**Exercise**
Can you copy out, word for word, the lines of the items below, from the very first line through the line containing "nuisibles, ce qui", with both ends included?

⟨

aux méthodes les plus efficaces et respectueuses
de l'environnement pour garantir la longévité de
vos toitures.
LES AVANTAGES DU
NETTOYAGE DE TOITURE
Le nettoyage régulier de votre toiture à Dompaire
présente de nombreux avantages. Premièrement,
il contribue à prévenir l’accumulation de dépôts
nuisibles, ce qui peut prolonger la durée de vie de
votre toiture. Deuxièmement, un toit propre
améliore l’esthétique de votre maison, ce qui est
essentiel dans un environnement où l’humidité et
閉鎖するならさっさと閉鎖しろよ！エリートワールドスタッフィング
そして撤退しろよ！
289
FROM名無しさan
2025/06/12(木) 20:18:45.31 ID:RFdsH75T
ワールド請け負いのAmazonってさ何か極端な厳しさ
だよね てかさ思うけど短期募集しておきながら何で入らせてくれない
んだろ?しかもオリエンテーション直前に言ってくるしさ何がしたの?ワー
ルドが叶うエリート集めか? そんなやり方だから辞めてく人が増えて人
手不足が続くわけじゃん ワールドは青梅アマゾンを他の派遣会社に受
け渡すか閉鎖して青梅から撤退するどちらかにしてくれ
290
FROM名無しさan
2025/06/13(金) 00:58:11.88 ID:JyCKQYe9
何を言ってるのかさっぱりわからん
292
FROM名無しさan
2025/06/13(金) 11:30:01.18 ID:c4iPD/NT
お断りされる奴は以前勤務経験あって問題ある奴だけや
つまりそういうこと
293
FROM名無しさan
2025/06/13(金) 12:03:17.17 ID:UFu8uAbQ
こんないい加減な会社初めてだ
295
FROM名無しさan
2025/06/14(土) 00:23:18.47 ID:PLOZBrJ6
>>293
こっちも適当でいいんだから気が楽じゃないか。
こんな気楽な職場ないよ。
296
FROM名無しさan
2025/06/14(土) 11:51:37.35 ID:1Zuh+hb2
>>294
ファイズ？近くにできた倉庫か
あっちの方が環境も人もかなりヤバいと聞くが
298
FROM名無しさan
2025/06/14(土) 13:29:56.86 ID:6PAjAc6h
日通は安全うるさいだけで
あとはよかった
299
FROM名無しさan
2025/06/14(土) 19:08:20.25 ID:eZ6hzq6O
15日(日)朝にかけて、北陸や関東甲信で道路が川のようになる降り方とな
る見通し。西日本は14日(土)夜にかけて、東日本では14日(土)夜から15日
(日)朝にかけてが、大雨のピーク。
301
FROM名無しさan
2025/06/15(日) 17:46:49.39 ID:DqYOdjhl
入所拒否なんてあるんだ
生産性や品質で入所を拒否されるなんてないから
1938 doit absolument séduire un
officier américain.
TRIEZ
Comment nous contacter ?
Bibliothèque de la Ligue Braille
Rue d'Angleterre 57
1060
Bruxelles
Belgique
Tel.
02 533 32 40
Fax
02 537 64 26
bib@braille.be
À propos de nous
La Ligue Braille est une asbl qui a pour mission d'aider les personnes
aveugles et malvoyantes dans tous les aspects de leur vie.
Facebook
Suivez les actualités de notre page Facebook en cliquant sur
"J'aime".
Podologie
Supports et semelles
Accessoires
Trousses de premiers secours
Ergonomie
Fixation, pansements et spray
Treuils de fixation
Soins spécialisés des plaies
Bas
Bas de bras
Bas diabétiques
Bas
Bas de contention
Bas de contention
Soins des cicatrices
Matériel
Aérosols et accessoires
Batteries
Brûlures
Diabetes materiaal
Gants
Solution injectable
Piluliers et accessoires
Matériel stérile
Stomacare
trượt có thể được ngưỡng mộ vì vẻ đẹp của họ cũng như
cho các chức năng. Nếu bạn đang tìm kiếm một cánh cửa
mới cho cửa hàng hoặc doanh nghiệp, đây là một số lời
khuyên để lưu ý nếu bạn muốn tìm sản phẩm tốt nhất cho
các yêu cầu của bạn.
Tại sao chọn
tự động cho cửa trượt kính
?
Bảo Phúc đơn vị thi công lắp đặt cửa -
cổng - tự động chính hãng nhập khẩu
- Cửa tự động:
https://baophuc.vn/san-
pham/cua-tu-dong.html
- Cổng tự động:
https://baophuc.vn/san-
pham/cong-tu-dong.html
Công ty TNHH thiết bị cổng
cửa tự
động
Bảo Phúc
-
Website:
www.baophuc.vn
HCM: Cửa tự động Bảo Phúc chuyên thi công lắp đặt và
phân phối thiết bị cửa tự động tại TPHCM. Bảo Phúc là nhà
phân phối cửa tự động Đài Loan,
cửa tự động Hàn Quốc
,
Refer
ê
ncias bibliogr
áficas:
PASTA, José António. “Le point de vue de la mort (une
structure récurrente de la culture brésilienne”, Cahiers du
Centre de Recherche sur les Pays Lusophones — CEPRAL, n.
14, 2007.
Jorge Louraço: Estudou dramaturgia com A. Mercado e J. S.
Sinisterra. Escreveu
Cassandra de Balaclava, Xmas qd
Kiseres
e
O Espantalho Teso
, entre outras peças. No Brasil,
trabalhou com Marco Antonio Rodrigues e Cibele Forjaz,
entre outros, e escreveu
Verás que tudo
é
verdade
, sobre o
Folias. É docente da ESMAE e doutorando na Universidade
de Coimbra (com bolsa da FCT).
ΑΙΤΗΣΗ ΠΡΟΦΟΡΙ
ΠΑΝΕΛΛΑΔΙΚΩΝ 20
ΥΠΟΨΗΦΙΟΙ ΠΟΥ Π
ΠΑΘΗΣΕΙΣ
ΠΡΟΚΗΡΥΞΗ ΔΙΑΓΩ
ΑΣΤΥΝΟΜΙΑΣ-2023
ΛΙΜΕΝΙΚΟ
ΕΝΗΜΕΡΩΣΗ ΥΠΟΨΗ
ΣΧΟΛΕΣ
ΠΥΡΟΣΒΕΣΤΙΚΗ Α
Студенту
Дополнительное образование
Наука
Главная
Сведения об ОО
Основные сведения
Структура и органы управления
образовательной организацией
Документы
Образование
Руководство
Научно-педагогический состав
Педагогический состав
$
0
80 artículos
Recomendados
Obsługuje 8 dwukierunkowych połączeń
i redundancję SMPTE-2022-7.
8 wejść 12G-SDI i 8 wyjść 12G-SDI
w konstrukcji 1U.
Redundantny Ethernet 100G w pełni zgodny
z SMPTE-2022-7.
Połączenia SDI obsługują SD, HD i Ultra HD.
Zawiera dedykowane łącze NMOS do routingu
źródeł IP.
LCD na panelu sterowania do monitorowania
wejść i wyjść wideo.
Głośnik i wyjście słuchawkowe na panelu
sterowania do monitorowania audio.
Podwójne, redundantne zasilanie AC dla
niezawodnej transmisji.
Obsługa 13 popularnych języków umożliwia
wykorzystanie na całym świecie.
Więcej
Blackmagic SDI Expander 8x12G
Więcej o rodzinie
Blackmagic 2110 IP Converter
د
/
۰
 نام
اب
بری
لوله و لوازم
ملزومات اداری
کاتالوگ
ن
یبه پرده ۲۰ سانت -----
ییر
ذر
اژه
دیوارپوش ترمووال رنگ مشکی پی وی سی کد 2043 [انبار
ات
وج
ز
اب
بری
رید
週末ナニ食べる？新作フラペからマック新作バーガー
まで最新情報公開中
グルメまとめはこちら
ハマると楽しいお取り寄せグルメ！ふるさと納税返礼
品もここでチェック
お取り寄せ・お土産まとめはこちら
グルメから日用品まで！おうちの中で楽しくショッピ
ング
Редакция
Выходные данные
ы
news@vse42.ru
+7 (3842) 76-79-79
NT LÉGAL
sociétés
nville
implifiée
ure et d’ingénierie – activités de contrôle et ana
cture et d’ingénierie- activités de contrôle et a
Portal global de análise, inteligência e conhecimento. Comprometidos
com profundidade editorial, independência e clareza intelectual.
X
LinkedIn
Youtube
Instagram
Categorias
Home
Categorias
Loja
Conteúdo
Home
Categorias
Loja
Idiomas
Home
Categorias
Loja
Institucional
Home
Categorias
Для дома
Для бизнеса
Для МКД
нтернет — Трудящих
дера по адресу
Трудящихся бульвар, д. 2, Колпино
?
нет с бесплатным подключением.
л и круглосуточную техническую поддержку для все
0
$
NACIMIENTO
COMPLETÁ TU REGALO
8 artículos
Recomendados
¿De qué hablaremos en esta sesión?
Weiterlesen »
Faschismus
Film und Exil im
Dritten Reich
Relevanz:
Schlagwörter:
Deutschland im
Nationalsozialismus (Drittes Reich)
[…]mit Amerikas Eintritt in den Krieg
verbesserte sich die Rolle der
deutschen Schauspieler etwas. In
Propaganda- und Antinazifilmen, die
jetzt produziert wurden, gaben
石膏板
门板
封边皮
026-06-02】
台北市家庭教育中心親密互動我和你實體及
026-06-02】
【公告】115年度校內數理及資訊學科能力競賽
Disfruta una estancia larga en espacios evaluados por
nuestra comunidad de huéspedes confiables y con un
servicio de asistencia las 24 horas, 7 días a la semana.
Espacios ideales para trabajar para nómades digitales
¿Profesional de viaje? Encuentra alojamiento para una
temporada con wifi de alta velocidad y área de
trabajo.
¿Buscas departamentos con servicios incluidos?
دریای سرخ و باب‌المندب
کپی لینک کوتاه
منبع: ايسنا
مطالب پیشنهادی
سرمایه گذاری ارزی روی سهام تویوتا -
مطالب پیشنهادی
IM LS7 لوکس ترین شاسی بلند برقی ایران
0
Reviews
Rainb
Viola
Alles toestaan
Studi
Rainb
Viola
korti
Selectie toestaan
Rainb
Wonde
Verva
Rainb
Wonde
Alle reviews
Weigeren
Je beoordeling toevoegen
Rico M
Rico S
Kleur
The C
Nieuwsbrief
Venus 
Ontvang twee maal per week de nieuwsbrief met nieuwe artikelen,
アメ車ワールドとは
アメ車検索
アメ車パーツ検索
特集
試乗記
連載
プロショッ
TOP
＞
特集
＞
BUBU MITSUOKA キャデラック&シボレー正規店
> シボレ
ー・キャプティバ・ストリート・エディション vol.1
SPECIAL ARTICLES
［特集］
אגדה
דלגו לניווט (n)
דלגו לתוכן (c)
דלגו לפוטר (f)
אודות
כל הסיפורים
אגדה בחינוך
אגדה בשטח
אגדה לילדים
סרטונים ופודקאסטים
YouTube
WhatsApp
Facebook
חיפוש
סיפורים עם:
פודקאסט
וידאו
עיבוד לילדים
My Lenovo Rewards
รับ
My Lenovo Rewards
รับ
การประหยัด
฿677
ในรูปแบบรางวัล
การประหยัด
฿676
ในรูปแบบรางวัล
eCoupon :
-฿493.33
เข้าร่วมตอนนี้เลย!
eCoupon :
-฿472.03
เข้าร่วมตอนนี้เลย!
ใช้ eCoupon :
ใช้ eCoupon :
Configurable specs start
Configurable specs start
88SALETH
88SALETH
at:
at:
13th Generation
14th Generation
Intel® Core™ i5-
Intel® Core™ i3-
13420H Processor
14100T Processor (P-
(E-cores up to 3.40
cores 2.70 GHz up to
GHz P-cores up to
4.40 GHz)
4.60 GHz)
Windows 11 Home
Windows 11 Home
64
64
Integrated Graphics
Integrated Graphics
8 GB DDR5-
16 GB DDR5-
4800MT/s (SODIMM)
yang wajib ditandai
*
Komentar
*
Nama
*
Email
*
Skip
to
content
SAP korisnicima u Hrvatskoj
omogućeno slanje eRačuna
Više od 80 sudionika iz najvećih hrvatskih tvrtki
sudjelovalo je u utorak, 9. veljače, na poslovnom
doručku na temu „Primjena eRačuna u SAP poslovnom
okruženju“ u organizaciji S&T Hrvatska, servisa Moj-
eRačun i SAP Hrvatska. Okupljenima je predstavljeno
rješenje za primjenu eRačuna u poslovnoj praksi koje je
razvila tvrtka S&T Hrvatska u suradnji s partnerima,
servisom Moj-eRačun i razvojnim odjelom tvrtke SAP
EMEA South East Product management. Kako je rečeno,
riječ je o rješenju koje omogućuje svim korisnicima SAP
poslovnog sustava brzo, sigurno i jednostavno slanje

⟩

**Answer for this exercise**
aux méthodes les plus efficaces et respectueuses
de l'environnement pour garantir la longévité de
vos toitures.
LES AVANTAGES DU
NETTOYAGE DE TOITURE
Le nettoyage régulier de votre toiture à Dompaire
présente de nombreux avantages. Premièrement,
il contribue à prévenir l’accumulation de dépôts
nuisibles, ce qui peut prolonger la durée de vie de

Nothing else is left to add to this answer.